Он пожал плечами и отошёл от окна.
— Всё больше становишься одинок, начинаешь уходить от людей… Но куда уйти? В тишину, в бесконечные часы, когда ты наедине с пустотой… Часами лежишь на продавленном диване и представляешь себе выдуманных друзей и подруг…
Жилец закрыл глаза и ощутил — не подумал, а именно ощутил — присутствие Джульетты.

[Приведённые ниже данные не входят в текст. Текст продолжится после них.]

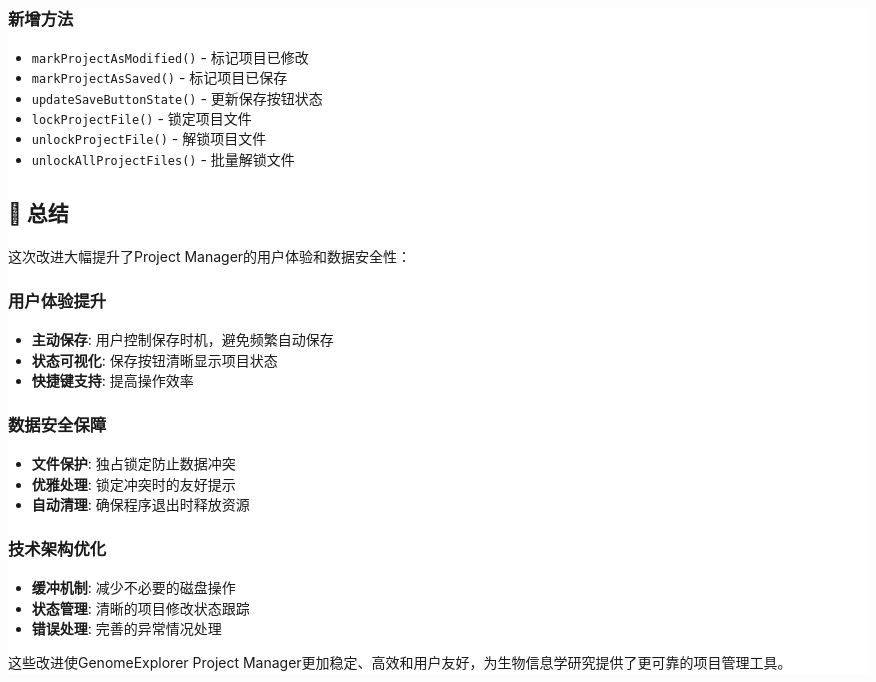 ### 新增方法
- `markProjectAsModified()` - 标记项目已修改
- `markProjectAsSaved()` - 标记项目已保存
- `updateSaveButtonState()` - 更新保存按钮状态
- `lockProjectFile()` - 锁定项目文件
- `unlockProjectFile()` - 解锁项目文件
- `unlockAllProjectFiles()` - 批量解锁文件

## 🎉 总结

这次改进大幅提升了Project Manager的用户体验和数据安全性：

### 用户体验提升
- **主动保存**: 用户控制保存时机，避免频繁自动保存
- **状态可视化**: 保存按钮清晰显示项目状态
- **快捷键支持**: 提高操作效率

### 数据安全保障
- **文件保护**: 独占锁定防止数据冲突
- **优雅处理**: 锁定冲突时的友好提示
- **自动清理**: 确保程序退出时释放资源

### 技术架构优化
- **缓冲机制**: 减少不必要的磁盘操作
- **状态管理**: 清晰的项目修改状态跟踪
- **错误处理**: 完善的异常情况处理

这些改进使GenomeExplorer Project Manager更加稳定、高效和用户友好，为生物信息学研究提供了更可靠的项目管理工具。 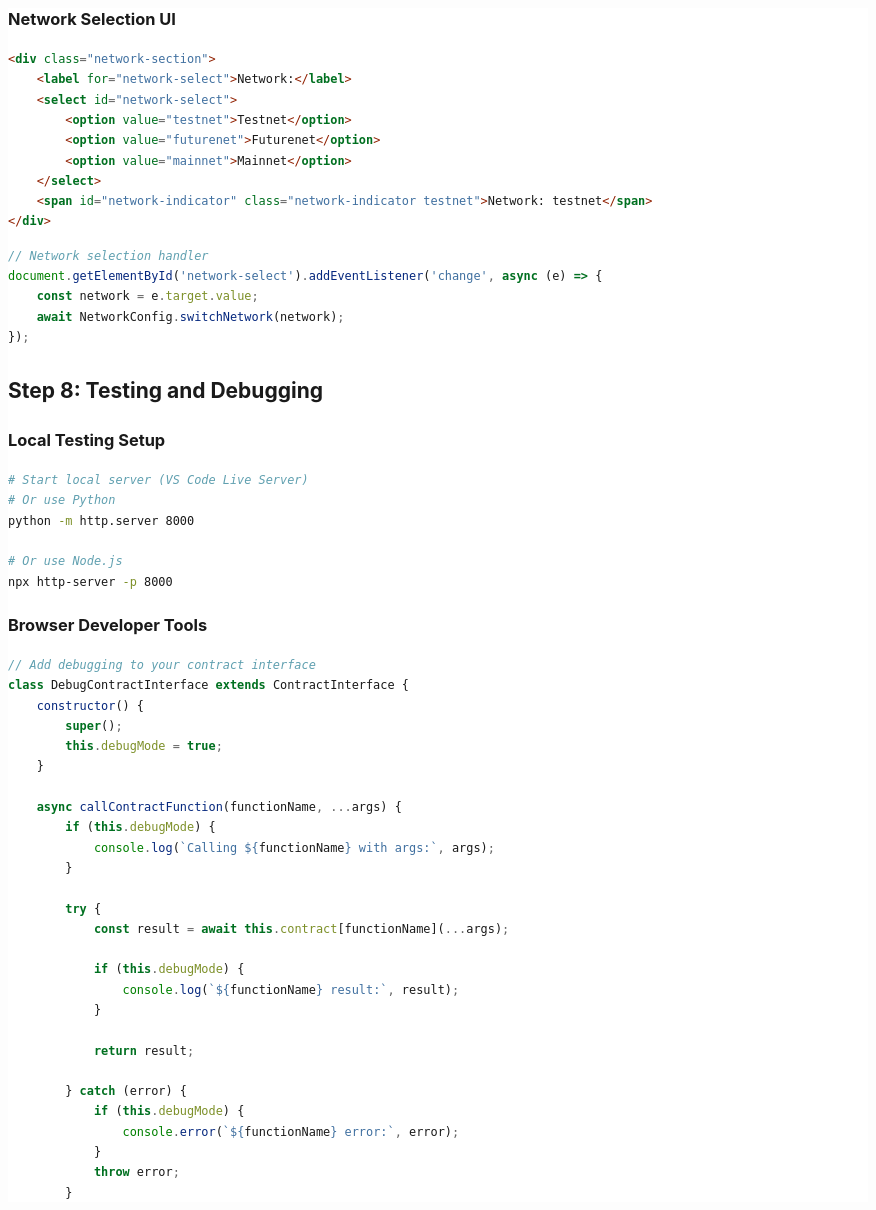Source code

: ### **Network Selection UI**

```html
<div class="network-section">
    <label for="network-select">Network:</label>
    <select id="network-select">
        <option value="testnet">Testnet</option>
        <option value="futurenet">Futurenet</option>
        <option value="mainnet">Mainnet</option>
    </select>
    <span id="network-indicator" class="network-indicator testnet">Network: testnet</span>
</div>
```

```javascript
// Network selection handler
document.getElementById('network-select').addEventListener('change', async (e) => {
    const network = e.target.value;
    await NetworkConfig.switchNetwork(network);
});
```

## Step 8: Testing and Debugging

### **Local Testing Setup**

```bash
# Start local server (VS Code Live Server)
# Or use Python
python -m http.server 8000

# Or use Node.js
npx http-server -p 8000
```

### **Browser Developer Tools**

```javascript
// Add debugging to your contract interface
class DebugContractInterface extends ContractInterface {
    constructor() {
        super();
        this.debugMode = true;
    }
    
    async callContractFunction(functionName, ...args) {
        if (this.debugMode) {
            console.log(`Calling ${functionName} with args:`, args);
        }
        
        try {
            const result = await this.contract[functionName](...args);
            
            if (this.debugMode) {
                console.log(`${functionName} result:`, result);
            }
            
            return result;
            
        } catch (error) {
            if (this.debugMode) {
                console.error(`${functionName} error:`, error);
            }
            throw error;
        }
```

На самом деле её в комнате не было. Её вообще не было в этой деревеньке. Она осталась в Вене.
Семнадцатилетняя Джульетта Гвиччарди, несмотря на своё итальянское имя, была венкой и ученицей Бетховена. Это была очень женственная и очень насмешливая девушка, с длинноватым носиком и живыми коричневыми глазами. Денег за ученье Бетховен с неё не брал, зато она дарила ему вышитые рубашки.